During the Bloomington City Council meeting on Monday, July 24, the council passed (8-1) the ‘Public Safety and Community Relations Board’ (PSCRB) in front of a packed house of hundreds of supporters. The advocacy originated from grassroots activists and community organizations who worked tirelessly for this effort to come to fruition. Without them, none of this would have been possible.
The most vocal advocates of the ordinance was an alliance of community organizations convened by YWCA McLean County. The organizations include ACLU of Central Illinois, Black Lives Matter Bloomington-Normal, Bloomington Normal Branch of NAACP, Central Illinois Pride Health Center, Illinois People’s Action, McLean County League of Women Voters, Not in Our Town Bloomington-Normal and Prairie Pride Coalition.
“Police accountability and transparency is key to improved community relations,” said Ky Ajayi, Black Lives Matter representative. “The establishment of the PSCRB is an excellent step in that direction.”
With the passage of this ordinance, residents will have the opportunity to submit their complaint to the PSCRB, which will then be routed to the Bloomington Police Department, instead of filing directly with the department. The police department will still conduct complaint investigations as they always have, but with this board, a resident will be able to request a review by the PSCRB to ensure proper protocols were followed. In addition, the board will promote alternate avenues available to residents to make complaints, assist in clarifying and improving procedures related to complaints and assure access to these policies and procedures are open and transparent.
“The Bloomington-Normal branch of the NAACP is pleased to see the passage of this ordinance,” said Quincy Cummings, president of the local NAACP chapter. “The transparency provided by establishing this board will encourage more people to comfortably file complaints.”
Another important feature of the board is the ability to recommend changes to the police department.

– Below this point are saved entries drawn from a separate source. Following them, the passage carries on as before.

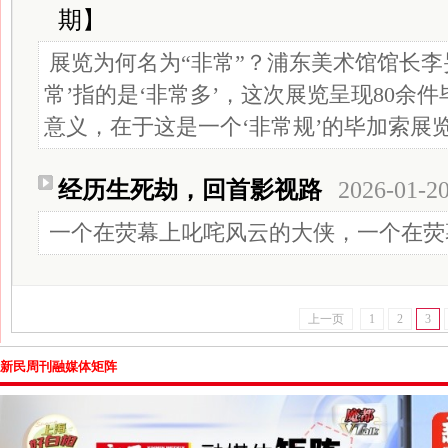
期】
展览为何名为“非常”？浦东美术馆馆长李
常’指的是‘非常多’，这次展览呈现80余
意义，在于这是一个‘非常规’的毕加索展览
经历生死劫，回首影视路
2026-01-2
一个在荧幕上叱咤风云的大侠，一个在荧
上一页
1
2
3
新民周刊融媒体矩阵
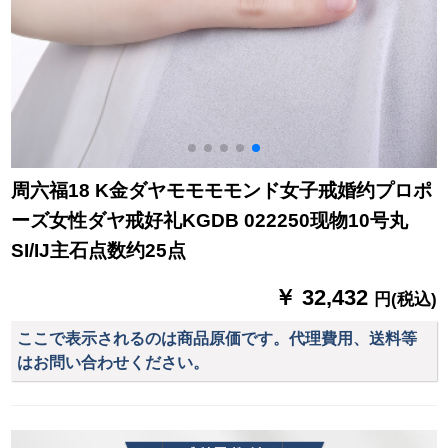
周六福18 K金ダヤモモモモンド女子戒婚约プロポ
ーズ女性ダヤ戒好礼KGDB 022250现物10号丸
SI/IJ主石点数约25点
￥ 32,432
円(税込)
ここで表示されるのは商品原価です。代理費用、送料等
はお問い合わせください。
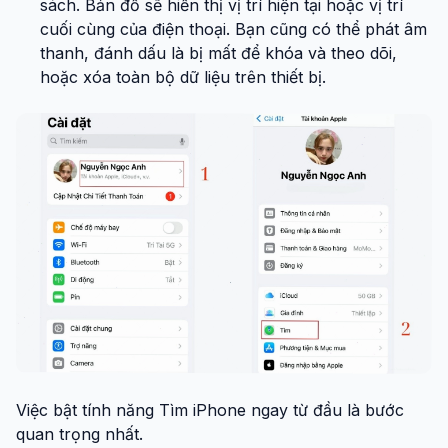
sách. Bản đồ sẽ hiển thị vị trí hiện tại hoặc vị trí
cuối cùng của điện thoại. Bạn cũng có thể phát âm
thanh, đánh dấu là bị mất để khóa và theo dõi,
hoặc xóa toàn bộ dữ liệu trên thiết bị.
Việc bật tính năng Tìm iPhone ngay từ đầu là bước
quan trọng nhất.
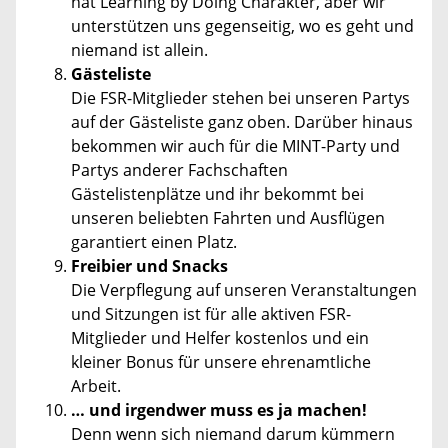
hat Learning by Doing Charakter, aber wir
unterstützen uns gegenseitig, wo es geht und
niemand ist allein.
Gästeliste
Die FSR-Mitglieder stehen bei unseren Partys
auf der Gästeliste ganz oben. Darüber hinaus
bekommen wir auch für die MINT-Party und
Partys anderer Fachschaften
Gästelistenplätze und ihr bekommt bei
unseren beliebten Fahrten und Ausflügen
garantiert einen Platz.
Freibier und Snacks
Die Verpflegung auf unseren Veranstaltungen
und Sitzungen ist für alle aktiven FSR-
Mitglieder und Helfer kostenlos und ein
kleiner Bonus für unsere ehrenamtliche
Arbeit.
… und irgendwer muss es ja machen!
Denn wenn sich niemand darum kümmern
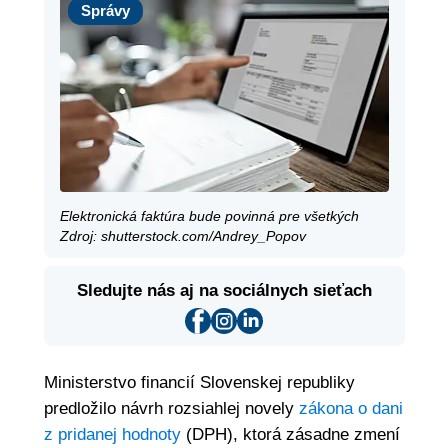
Správy
Elektronická faktúra bude povinná pre všetkých
Zdroj: shutterstock.com/Andrey_Popov
Sledujte nás aj na sociálnych sieťach
Ministerstvo financií Slovenskej republiky
predložilo návrh rozsiahlej novely
zákona o dani
z pridanej hodnoty
(DPH), ktorá zásadne zmení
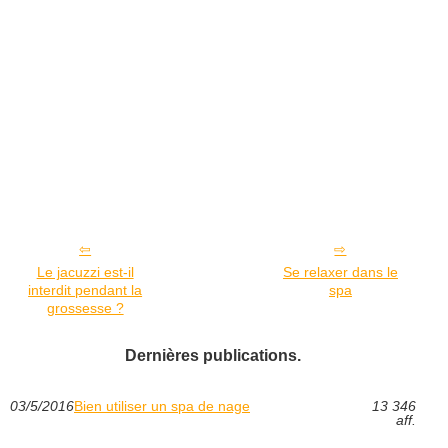
Le jacuzzi est-il
Se relaxer dans le
interdit pendant la
spa
grossesse ?
Dernières publications.
03/5/2016
Bien utiliser un spa de nage
13 346
aff.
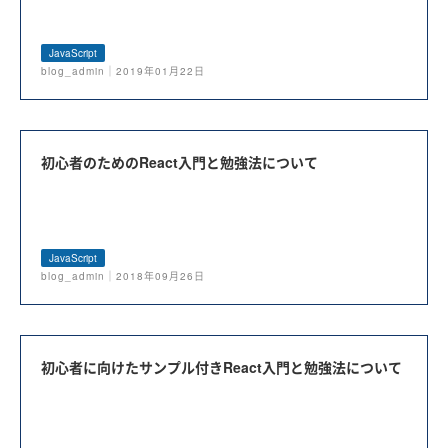
JavaScript
blog_admin｜2019年01月22日
初心者のためのReact入門と勉強法について
JavaScript
blog_admin｜2018年09月26日
初心者に向けたサンプル付きReact入門と勉強法について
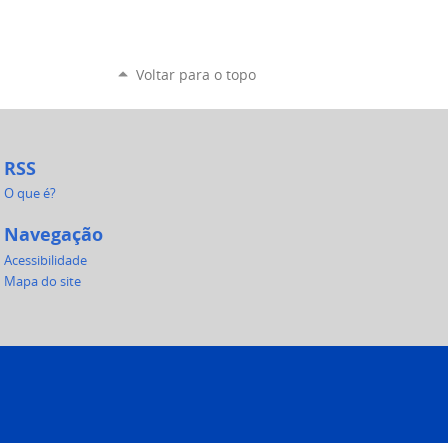
Voltar para o topo
RSS
O que é?
Navegação
Acessibilidade
Mapa do site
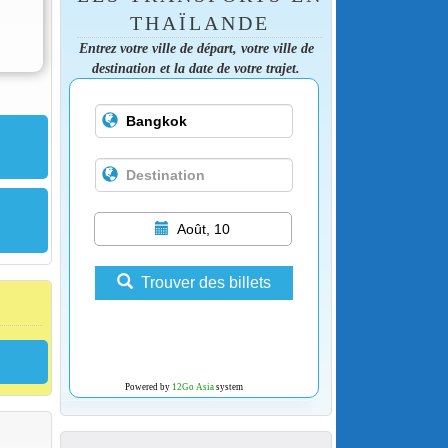
THAÏLANDE
Entrez votre ville de départ, votre ville de
destination et la date de votre trajet.
Août, 10
Trouver des billets
Powered by
12Go Asia
system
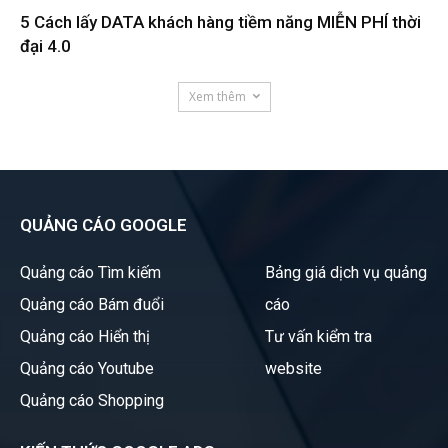
5 Cách lấy DATA khách hàng tiềm năng MIỄN PHÍ thời
đại 4.0
Xem thêm
QUẢNG CÁO GOOGLE
Quảng cáo Tìm kiếm
Bảng giá dịch vụ quảng
Quảng cáo Bám đuổi
cáo
Quảng cáo Hiển thị
Tư vấn kiểm tra
Quảng cáo Youtube
website
Quảng cáo Shopping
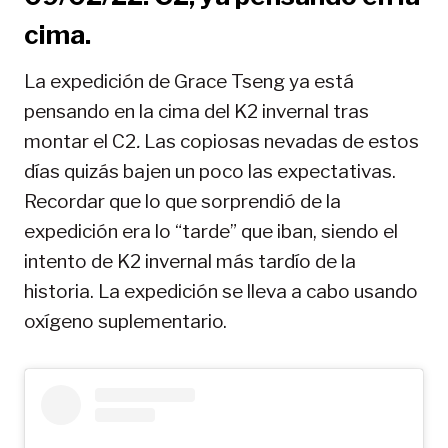
cima.
La expedición de Grace Tseng ya está
pensando en la cima del K2 invernal tras
montar el C2
.
Las copiosas nevadas de estos
días quizás bajen un poco las expectativas.
Recordar que lo que sorprendió de la
expedición era lo “tarde” que iban, siendo el
intento de K2 invernal más tardío de la
historia. La expedición se lleva a cabo usando
oxígeno suplementario.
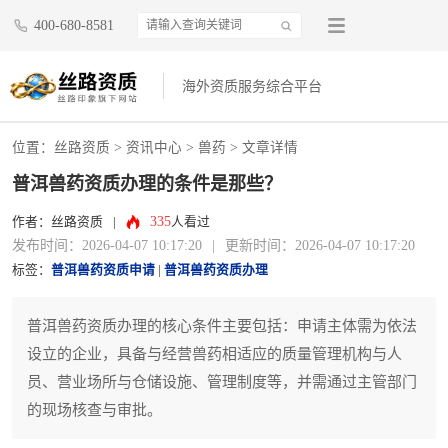
400-680-8581
海外资质服务综合平台
位置：
丝路资质
>
资讯中心
>
兽药
> 文章详情
普洱兽药资质办理的条件是那些？
335
作者：丝路资质
|
人看过
发布时间：2026-04-07 10:17:20
|
更新时间：2026-04-07 10:17:20
标签：
普洱兽药资质申请
|
普洱兽药资质办理
普洱兽药资质办理的核心条件主要包括：申请主体需为依法
设立的企业，具备与经营兽药相适应的质量管理机构与人
员、营业场所与仓储设施、管理制度等，并需通过主管部门
的现场核查与审批。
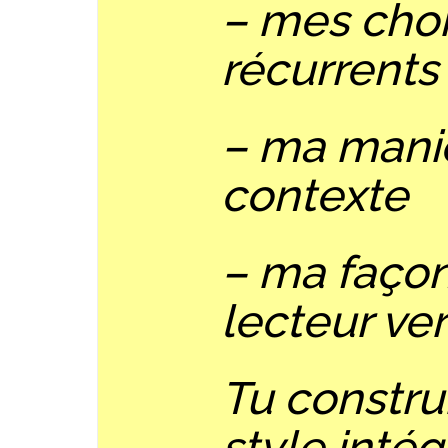
– mes cho
récurrents
– ma manièr
contexte
– ma façon
lecteur ve
Tu construi
style inté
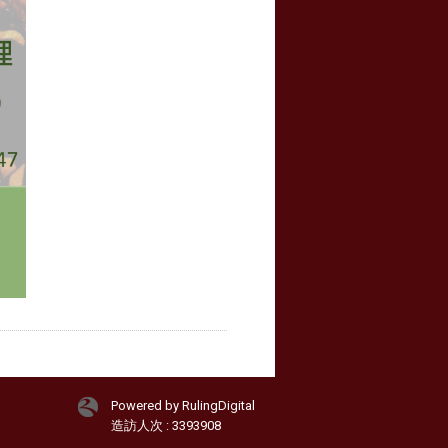
Powered by RulingDigital
造訪人次 : 3393908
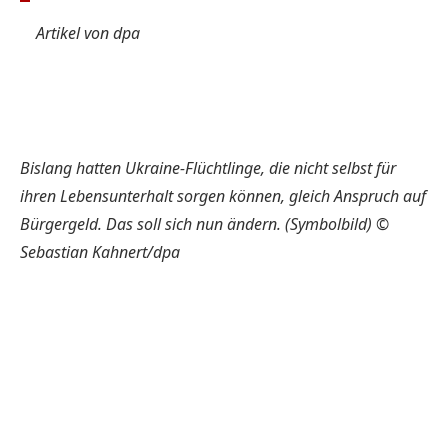
Artikel von dpa
Bislang hatten Ukraine-Flüchtlinge, die nicht selbst für
ihren Lebensunterhalt sorgen können, gleich Anspruch auf
Bürgergeld. Das soll sich nun ändern. (Symbolbild) ©
Sebastian Kahnert/dpa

The PSCRB will be empowered to conduct community outreach and recommend necessary policy changes to improve police and community interactions.
“The establishment of the board is a huge first step towards becoming a community in which police and residents can trust one another,” said D. Dontae Latson, CEO of YWCA McLean County. “We still have a lot of work to do—and this board is only the beginning—but we are committed to playing a role in the process of building and healing community relations.”
Throughout the city council’s public discussion on this issue, which took place over the course of several special sessions, countless stories and testimonies were shared by community members who have been directly impacted by what many describe as ‘disproportionate policing.’ Many cited a recent report by the Stevenson Center, which indicated that in Bloomington, black people are twice as likely to be pulled over by police; and once stopped, are over twice as likely to be searched compared to white people. These residents showed a unified and steadfast support for the creation of board to address these issues.